宝钗骤马多遗落,依旧明朝在路傍。(张萧远《观灯》)

月色灯光满京都,香车宝辇隘通衢……(李商隐《正月十五夜闻京有灯恨不能观》)

从上引诸诗可以看出,在唐代元宵节一直受到人们的高度重视。大唐王朝经过“安史之乱”的冲击后,元气大伤,逐渐走上了下坡路,但人们到了元宵节依然狂欢不已。描写元宵节的诗词大多是祝颂、吉祥之语或通过形象的描写融合创作人的感受反映节日热闹喜庆的场景,这是对人间现实的肯定和感受,将憧憬和执着,丰满的、具有青春活力的热情和想象,渗透于诗词作品之中。

宋代,伴随着城市的发展、经济的繁荣,元宵节庆更加隆盛,因此关于元宵节的诗词作品在这一时期更是空前兴盛,其中词作品最为突出。

词本是花间语,以写闺情为主,所以,元宵词中描写男女之情的更多。如苏轼《南乡子·宿州上元》下片:“飞火乱星球。浅黛横波翠欲流。不似白云乡外冷,温柔。此去淮南第一州。”孙惟信《望远行·元夕》下片:“量减才悭,自觉是、欢情衰谢。但一点难忘,酒痕香帕,如今雪鬓霜髭,嬉游不忺深夜。怕相逢、风前月下。”有欢乐时刻,当然也免不了分别后的忧伤、悲哀和由爱而生的恨。吕谓老《蓦山溪》:

元宵灯火。月淡游人可。携手步长廊,又说道、倾心向我。归来一梦,整整十年余,人似旧,去无因,牵惹情怀破。

章台杨柳,闻道无关锁。行客挽长条,悄不似、当初些个。而今休也,摇落任东风,但恣意,尽留情,我也知无那。

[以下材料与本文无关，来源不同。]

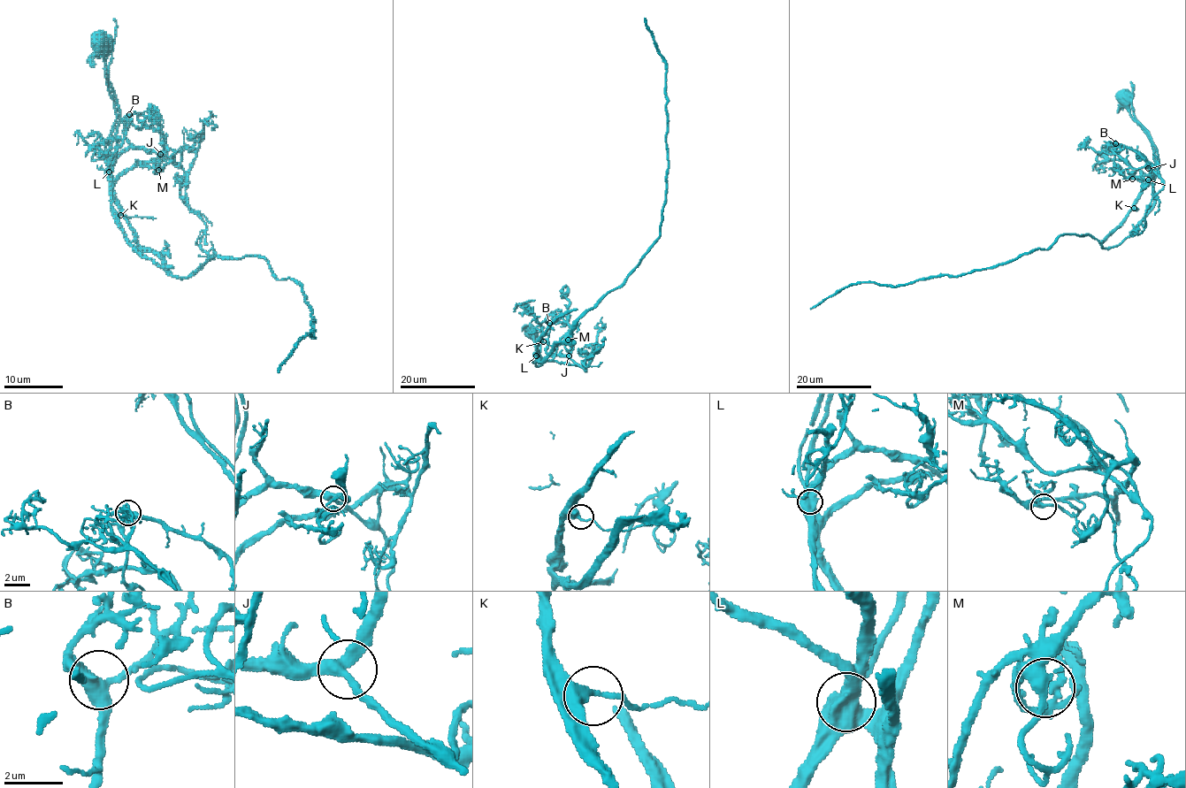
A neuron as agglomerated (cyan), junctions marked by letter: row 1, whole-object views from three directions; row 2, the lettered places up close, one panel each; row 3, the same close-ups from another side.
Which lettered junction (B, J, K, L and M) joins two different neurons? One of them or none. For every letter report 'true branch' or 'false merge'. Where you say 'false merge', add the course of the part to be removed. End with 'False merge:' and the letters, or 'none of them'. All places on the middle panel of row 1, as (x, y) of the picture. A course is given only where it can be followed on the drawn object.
B: true branch
J: true branch
K: true branch
L: false merge; course (536, 355), (541, 362), (563, 342), (580, 317), (617, 288), (660, 236), (669, 164), (666, 65), (645, 18)
M: true branch
False merge: L

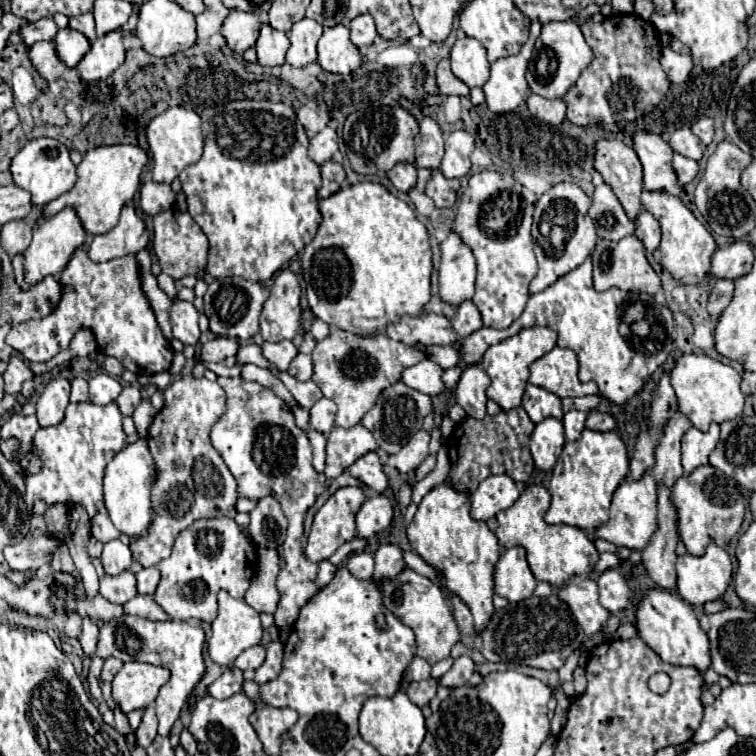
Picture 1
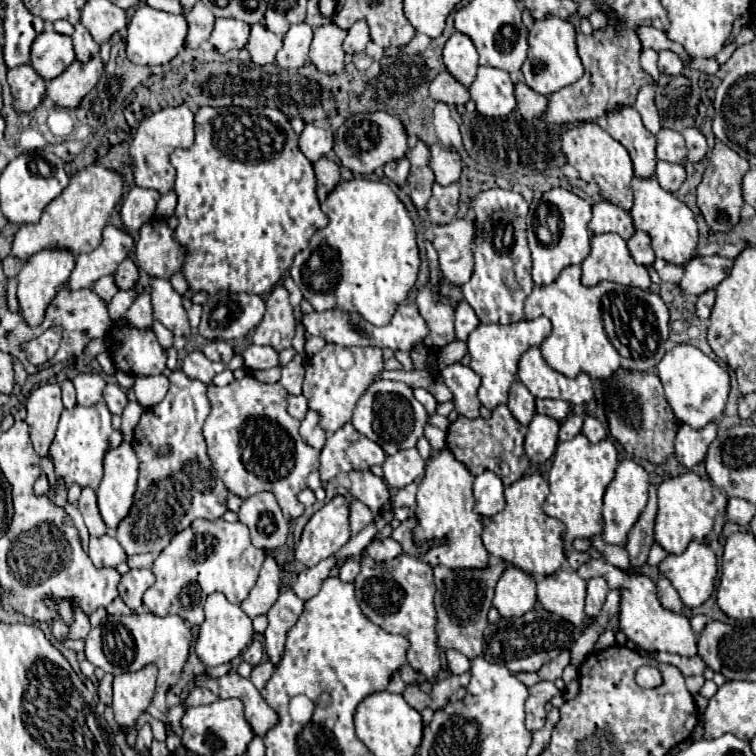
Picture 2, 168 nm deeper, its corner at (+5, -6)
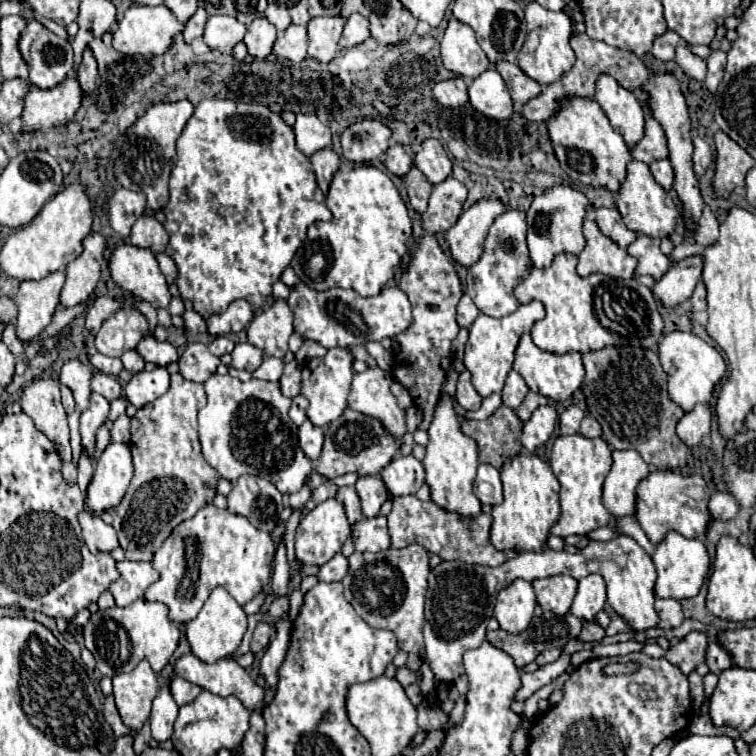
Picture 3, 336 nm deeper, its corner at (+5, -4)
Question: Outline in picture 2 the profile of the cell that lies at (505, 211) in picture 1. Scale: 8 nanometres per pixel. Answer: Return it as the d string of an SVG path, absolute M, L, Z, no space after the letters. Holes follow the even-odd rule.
M491 188L481 192L471 202L471 210L475 212L477 238L475 238L475 270L467 284L463 284L463 296L475 310L477 318L485 324L499 322L519 322L523 312L523 302L533 290L531 278L531 252L525 238L525 216L529 204L521 194Z

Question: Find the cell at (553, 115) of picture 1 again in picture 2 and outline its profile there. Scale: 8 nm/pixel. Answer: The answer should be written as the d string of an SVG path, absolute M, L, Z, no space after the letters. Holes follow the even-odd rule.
M521 82L515 84L515 98L517 98L517 110L525 120L541 118L547 108L547 98L539 96L535 90L527 88L527 84Z

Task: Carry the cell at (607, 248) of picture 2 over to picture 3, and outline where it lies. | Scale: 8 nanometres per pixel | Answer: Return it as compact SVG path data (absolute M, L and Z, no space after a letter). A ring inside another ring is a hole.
M585 220L583 234L587 240L585 250L579 254L577 274L591 276L591 274L607 274L611 278L635 278L637 260L627 254L617 242L603 236L601 230L595 226L593 220Z

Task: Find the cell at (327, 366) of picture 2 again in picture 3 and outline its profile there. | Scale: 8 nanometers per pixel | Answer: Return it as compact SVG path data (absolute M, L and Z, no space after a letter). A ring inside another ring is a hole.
M331 348L331 350L327 350L325 356L313 358L313 360L303 364L301 394L309 400L307 418L315 426L323 428L323 426L331 424L347 408L347 396L349 396L349 390L351 390L351 380L355 376L353 362L355 362L355 356L353 356L353 352L349 348Z

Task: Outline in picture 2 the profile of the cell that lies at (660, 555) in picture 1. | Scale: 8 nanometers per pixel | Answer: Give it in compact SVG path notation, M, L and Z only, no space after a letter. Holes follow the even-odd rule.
M659 574L659 580L657 580L657 596L659 596L659 602L671 610L671 612L679 612L683 614L683 604L679 600L679 594L675 592L675 588L671 586L671 582Z

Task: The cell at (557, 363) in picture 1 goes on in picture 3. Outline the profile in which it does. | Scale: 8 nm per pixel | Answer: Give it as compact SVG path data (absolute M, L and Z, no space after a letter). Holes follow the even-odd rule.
M523 334L519 340L519 346L515 350L515 362L513 362L513 370L519 372L523 376L523 380L527 382L531 392L537 392L541 396L547 396L555 402L565 402L569 400L585 382L585 368L583 368L583 360L581 354L547 354L543 350L539 350L529 334Z

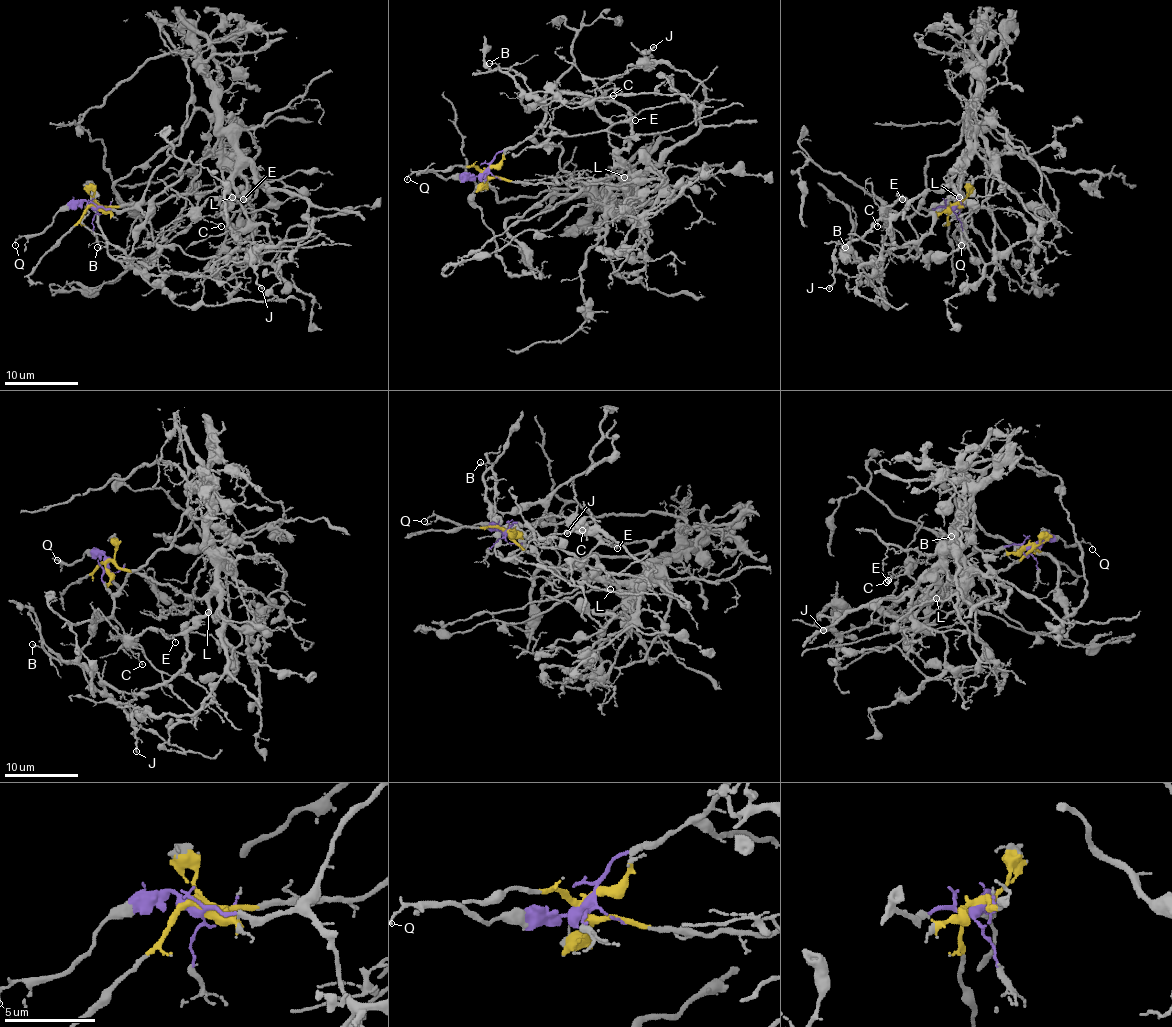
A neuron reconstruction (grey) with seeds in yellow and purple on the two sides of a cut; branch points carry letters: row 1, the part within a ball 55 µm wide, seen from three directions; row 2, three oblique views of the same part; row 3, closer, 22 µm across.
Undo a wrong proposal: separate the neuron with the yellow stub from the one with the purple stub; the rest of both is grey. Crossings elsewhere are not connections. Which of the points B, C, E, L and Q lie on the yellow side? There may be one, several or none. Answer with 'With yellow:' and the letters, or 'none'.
With yellow: C, E, L

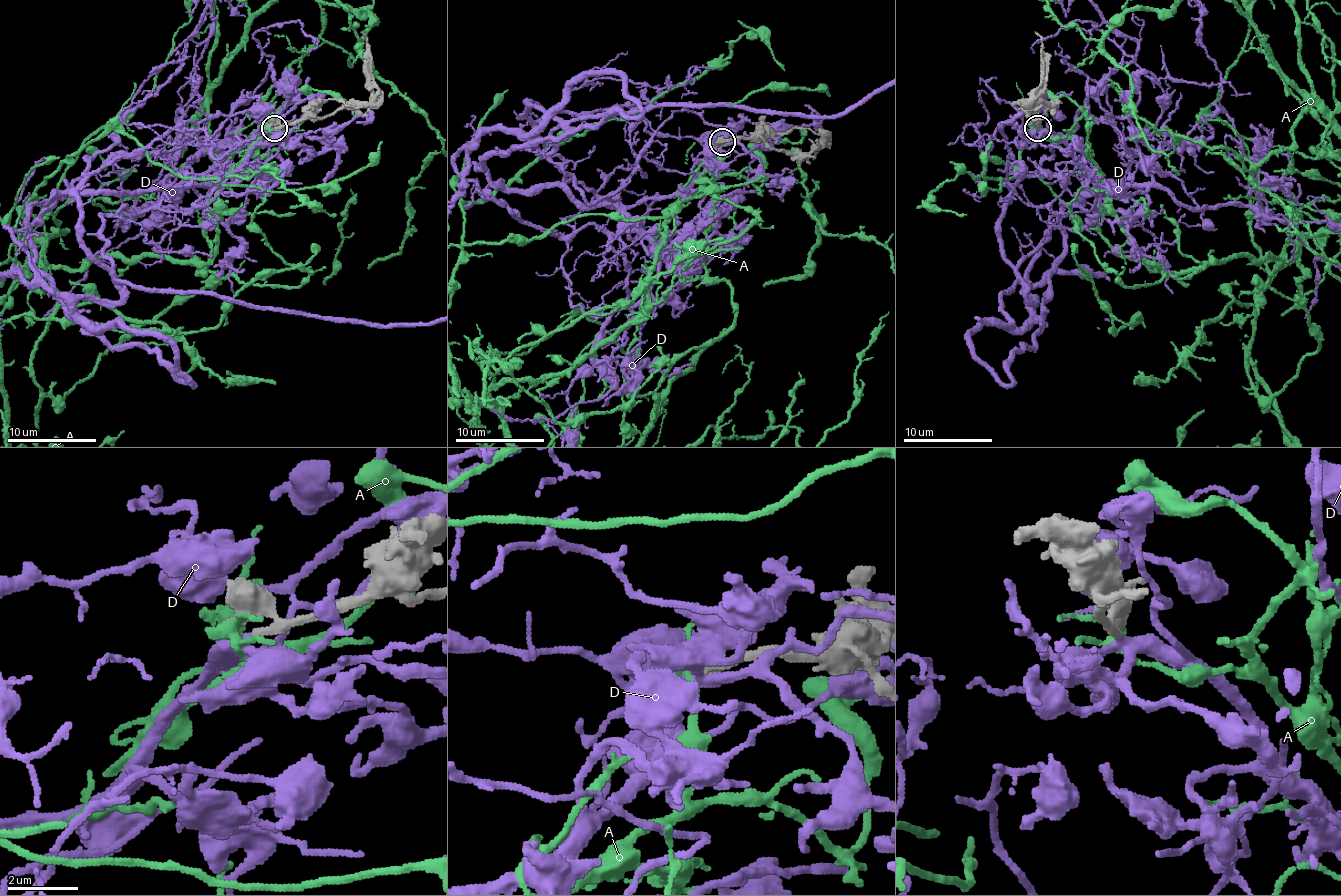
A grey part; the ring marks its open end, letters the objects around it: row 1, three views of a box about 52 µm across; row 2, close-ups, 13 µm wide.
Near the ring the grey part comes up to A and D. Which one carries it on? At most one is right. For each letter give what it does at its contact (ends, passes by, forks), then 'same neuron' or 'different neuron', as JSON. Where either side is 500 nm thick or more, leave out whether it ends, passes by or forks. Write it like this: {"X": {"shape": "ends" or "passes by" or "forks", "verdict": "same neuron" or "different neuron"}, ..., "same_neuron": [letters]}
{"A": {"shape": "forks", "verdict": "different neuron"}, "D": {"shape": "forks", "verdict": "same neuron"}, "same_neuron": ["D"]}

当然,这些都是士人与歌伎之间的露水情,有些又称为应歌词。两宋歌伎非常盛行,歌伎歌舞佐酒娱宾遣兴,文人应歌填词借此佐酒赢欢并获得一种优越感,两者相辅相成,无意中造就了一大批应歌词。元宵佳会,士大夫假日聚首,张用伎乐,设宴开席,当然是大显身手的好机会。如毛幵的《水调歌头·上元郡集》、柳永的《迎新春·大石调》、苏轼的《南乡子·宿州上元》、吴潜的《昼锦堂·己未元夕》等等,并出现了寄意深远的辛弃疾的《青玉案·元夕》:

东风夜放花千树。更吹落、星如雨。宝马雕车香满路。凤箫声动,玉壶光转,一夜鱼龙舞。

蛾儿雪柳黄金缕。笑语盈盈暗香去。众里寻他千百度。蓦然回首,那人却在,灯火阑珊处。

可惜,这样的词并不多见。更多的还是囿于个人情感的描写。

靖康之耻后,宋朝廷偏安一隅,大批文人从北方来到环境迥异的江南,思乡之情当然不可避免。更重要的是,南宋朝廷不思北伐,歌舞升平,陶醉于温柔乡,这让以天下为己任的文人更是忧心忡忡。所以,大量的元宵词着重于旧都太平气象的回忆和感慨,或者由现实的繁华引发对旧都的回忆与感慨。如万俟咏《凤皇枝令》下阕:“一从鸾辂北向。旧时宝座应蛛纲。游人此际客江乡,空怅望。梦连昌清唱。”王庭珪《念奴娇·上元》上阕:“少年时节,见皇州灯火,衣冠朝市。天汉桥边瞻凤辇,帘幕千家垂地。人似神仙,身游佛国,谪堕红尘里。如今憔悴,渐无往岁欢味。”其《江城子·辰川上元》也是由现实的繁华想到旧都。另外,还有朱敦儒《好事近》、李清照《永遇乐》、赵鼎《鹧鸪天·建康上元作》、向子湮《水龙吟·绍兴甲子上元有怀京师》和《鹧鸪天》、洪皓《蓦山溪·和赵粹文元宵》、王之望《永遇乐·和钱处和上元》、张抡《烛影摇红·上元有怀》、张孝祥《画堂春·元宵何高士说京师旧事》等等。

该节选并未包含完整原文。